A ética normativa assume um papel mais prático, o de chegar a padrões morais que regulem a conduta correta e a conduta errada, podendo envolver a articulação de bons hábitos que devemos adquirir, deveres que devemos seguir ou conseqüências dos nossos comportamentos para os outros. Finalmente, a ética aplicada envolve o exame de assuntos controversos específicos, tais como aborto, assassinato, direitos dos animais, preocupações ambientais, homossexualidade, pena de morte ou guerra nuclear. Por meio do uso de ferramentas conceituais da metaética e da ética normativa, as discussões de ética aplicada tentam resolver estas questões controversas.


Assim sendo, é correto afirmar que ética é um amplo campo de estudo metafísico, por se tratar de um corpo de conhecimentos a priori, que encontra seu papel em nossas vidas com base nas conseqüências das ações humanas. qualificando-as como boas e ruins. As respostas obtidas pelo estudo da ética são dedutivas mas nem por isso deixam de respeitar um conjunto de regras de pensamento lógico que vêm evoluindo com os sistemas filosóficos e as sociedades humanas. Para que uma resposta possa ser classificada como ética, é necessário que ela siga os preceitos destas regras, sob a pena de tornar-se falaciosa caso ignore tais preceitos, podendo estar certa, mas pelos motivos errados, ou simplesmente errada por algum viés de raciocínio.

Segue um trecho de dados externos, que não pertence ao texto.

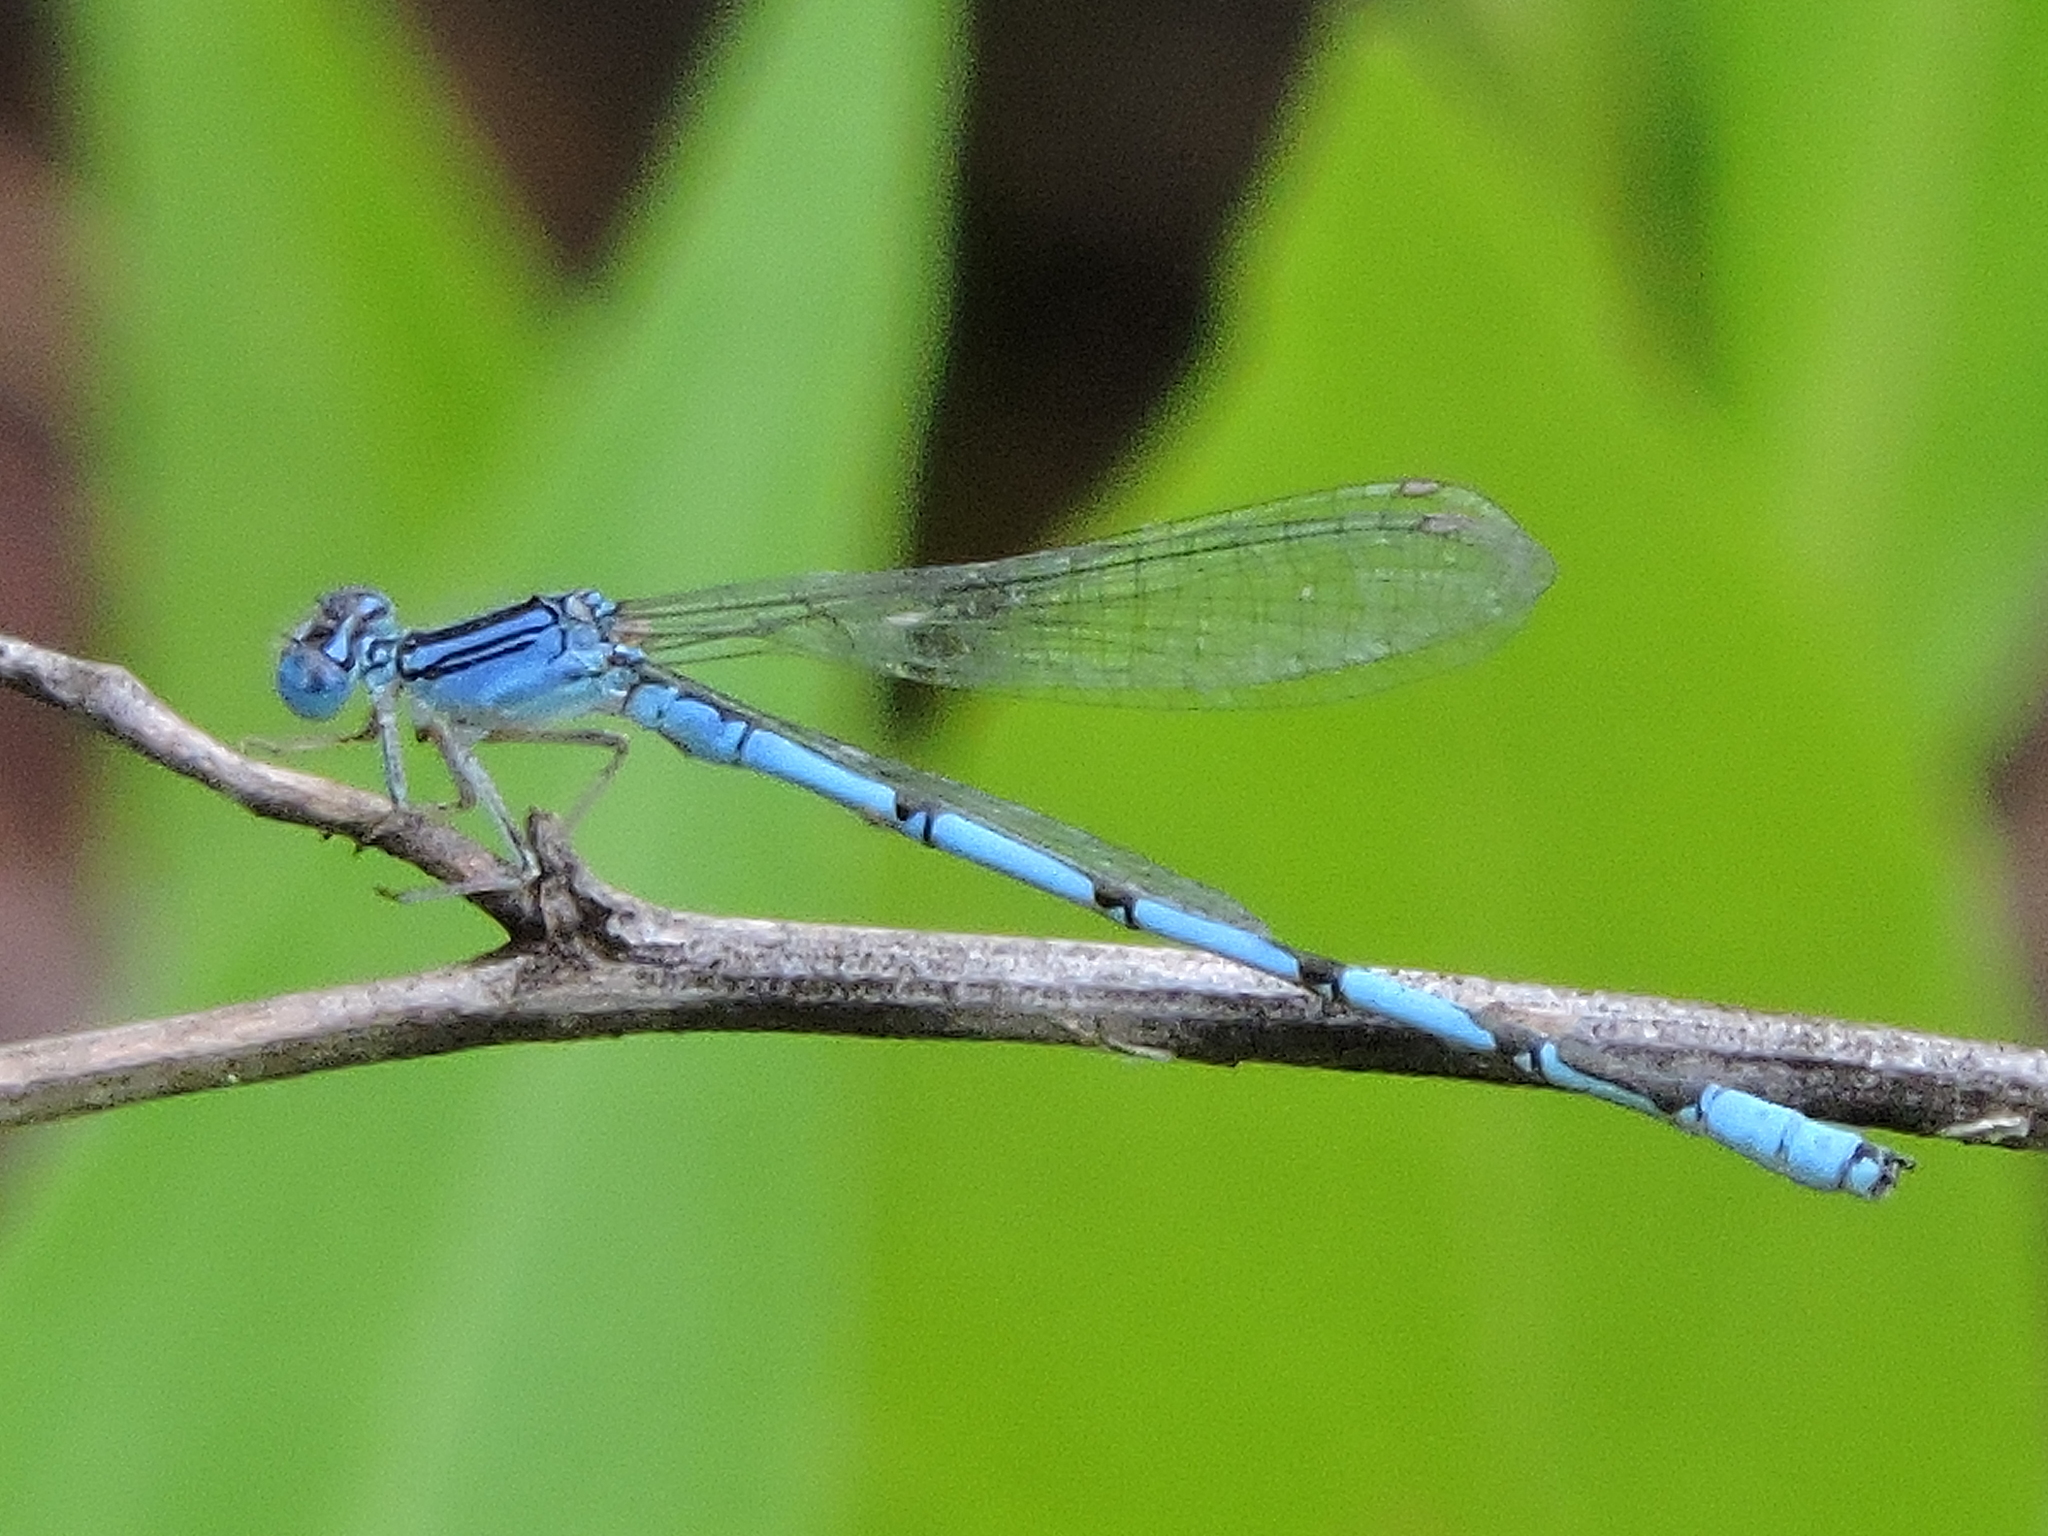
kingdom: Animalia
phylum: Arthropoda
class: Insecta
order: Odonata
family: Coenagrionidae
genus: Enallagma
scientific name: Enallagma basidens
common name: Double-striped bluet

Agora voltando a questão levantada pelo exercício, inicialmente sou levado a entender a pergunta como “se o Alfredo é capaz de agir com ou sem ética estando isolado do resto da humanidade.” Se assim fosse, minha resposta seria de que sim, uma vez que ética é o julgamento do resultado de nossas ações, não necessariamente para com os demais indivíduos humanos. Acredito que isso possa ficar claro perguntando a um biólogo se ele acha correto, ou ético, o teste de armamento nuclear em atóis do Oceano Pacífico. O impacto ambiental resultante das ações do grupo de seres humanos responsáveis por tais testes é, longe de qualquer dúvida, errado por ser danoso em larga escala aos ecossistemas de todos os níveis daquelas regiões e regiões vizinhas. Enquanto não podemos classificar as ações de animais não-humanos como sendo éticas ou anti-éticas por que estes não são dotados de um neocórtex que lhes permita avaliar suas ações além de suas necessidades de sobrevivência e fins biológicos2, podemos sim avaliar as ações dos animais humanos que causem efeito num determinado ecossistema.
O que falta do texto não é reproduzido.